Electrophysiological features of DMS iMSNs. A, E, I, Experimental schemes. B, C, Neuronal firing without optogenetic stimulation in the A2AR-expressing iMSNs of the DMS. D, Light pulse frequency-dependent change of neuronal firing and fidelity with optogenetic stimulation in the iMSNs of the DMS (4 cells from 2 mice). F, G, Effects of optogenetic activation of DMS iMSNs on GPe neuronal firing (n = 10/group from 4 mice). H, oIPSCs in the GPe of A2AR-Cre mice. Black line, aCSF; gray line, picrotoxin treatment; GABAA receptor antagonist, 100 μm. J, Effects of optical inhibition of A2AR-expressing neurons on evoked firing in the DMS. K, L, Effects of optical inhibition of DMS A2AR-expressing neurons on the spontaneous firing of the GPe (n = 5/group from 3 mice). Data are presented mean ± SEM. *p < 0.05 comparing each group. G, L, One-way repeated-measures ANOVA by Tukey's multiple-comparisons test.
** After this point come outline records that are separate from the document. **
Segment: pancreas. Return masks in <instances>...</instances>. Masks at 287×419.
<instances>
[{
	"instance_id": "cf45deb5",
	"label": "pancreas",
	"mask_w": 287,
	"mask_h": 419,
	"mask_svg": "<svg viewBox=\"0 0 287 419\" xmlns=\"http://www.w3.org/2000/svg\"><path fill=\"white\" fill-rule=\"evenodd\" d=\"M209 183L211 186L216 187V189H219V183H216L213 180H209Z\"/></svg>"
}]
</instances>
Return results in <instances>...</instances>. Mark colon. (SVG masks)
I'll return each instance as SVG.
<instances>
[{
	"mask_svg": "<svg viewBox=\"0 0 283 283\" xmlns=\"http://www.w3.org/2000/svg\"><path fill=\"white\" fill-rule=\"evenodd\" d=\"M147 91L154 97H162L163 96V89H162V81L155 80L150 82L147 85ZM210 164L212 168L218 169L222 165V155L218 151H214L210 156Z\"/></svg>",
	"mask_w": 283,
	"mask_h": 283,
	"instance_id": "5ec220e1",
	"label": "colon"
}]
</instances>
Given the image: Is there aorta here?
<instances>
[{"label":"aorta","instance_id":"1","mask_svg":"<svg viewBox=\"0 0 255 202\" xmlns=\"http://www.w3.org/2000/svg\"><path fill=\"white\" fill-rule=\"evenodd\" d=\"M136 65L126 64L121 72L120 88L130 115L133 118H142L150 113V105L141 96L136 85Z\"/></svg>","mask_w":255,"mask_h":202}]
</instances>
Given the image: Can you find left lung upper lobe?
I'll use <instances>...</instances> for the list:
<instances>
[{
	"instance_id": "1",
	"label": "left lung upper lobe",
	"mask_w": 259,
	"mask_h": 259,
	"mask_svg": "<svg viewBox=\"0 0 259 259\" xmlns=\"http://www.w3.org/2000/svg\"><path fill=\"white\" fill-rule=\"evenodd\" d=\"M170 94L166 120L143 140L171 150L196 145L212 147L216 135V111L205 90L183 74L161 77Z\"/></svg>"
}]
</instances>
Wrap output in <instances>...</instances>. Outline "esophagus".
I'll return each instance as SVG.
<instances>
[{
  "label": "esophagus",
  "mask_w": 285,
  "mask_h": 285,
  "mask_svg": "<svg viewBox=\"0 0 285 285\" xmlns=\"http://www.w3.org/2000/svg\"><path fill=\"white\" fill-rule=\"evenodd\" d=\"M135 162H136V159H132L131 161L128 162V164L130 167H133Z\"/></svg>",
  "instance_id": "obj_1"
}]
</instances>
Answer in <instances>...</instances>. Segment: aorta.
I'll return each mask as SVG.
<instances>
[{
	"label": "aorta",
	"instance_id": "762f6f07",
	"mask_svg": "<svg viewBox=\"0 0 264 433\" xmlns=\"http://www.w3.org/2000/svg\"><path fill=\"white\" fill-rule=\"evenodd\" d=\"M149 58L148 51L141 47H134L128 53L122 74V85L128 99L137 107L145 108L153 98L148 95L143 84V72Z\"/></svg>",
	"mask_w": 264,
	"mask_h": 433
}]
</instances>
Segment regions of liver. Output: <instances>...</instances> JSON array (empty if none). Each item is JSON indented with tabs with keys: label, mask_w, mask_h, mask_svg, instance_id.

Next, we measured electrophysiological features in the GPe (Fig. 6E). In the randomly patched cells of the medial GPe, blue light stimulation inhibited spontaneous firings (F(1.153,10.38) = 13.83; Base vs ON, p = 0.004; ON vs OFF, p = 0.016; Fig. 6F,G). In the whole-cell voltage-clamp mode, blue oIPSCs in the GPe neurons with a latency of <5 ms, demonstrating direct GABAergic neurotransmission to GPe neurons from DMS iMSNs (Fig. 6H). In addition, the oIPSCs were completely abolished by picrotoxin (100 μm), indicating that these responses were mediated by GABA released from the axon terminals of iMSNs and postsynaptic GABAA receptors on GPe neurons (Fig. 6H).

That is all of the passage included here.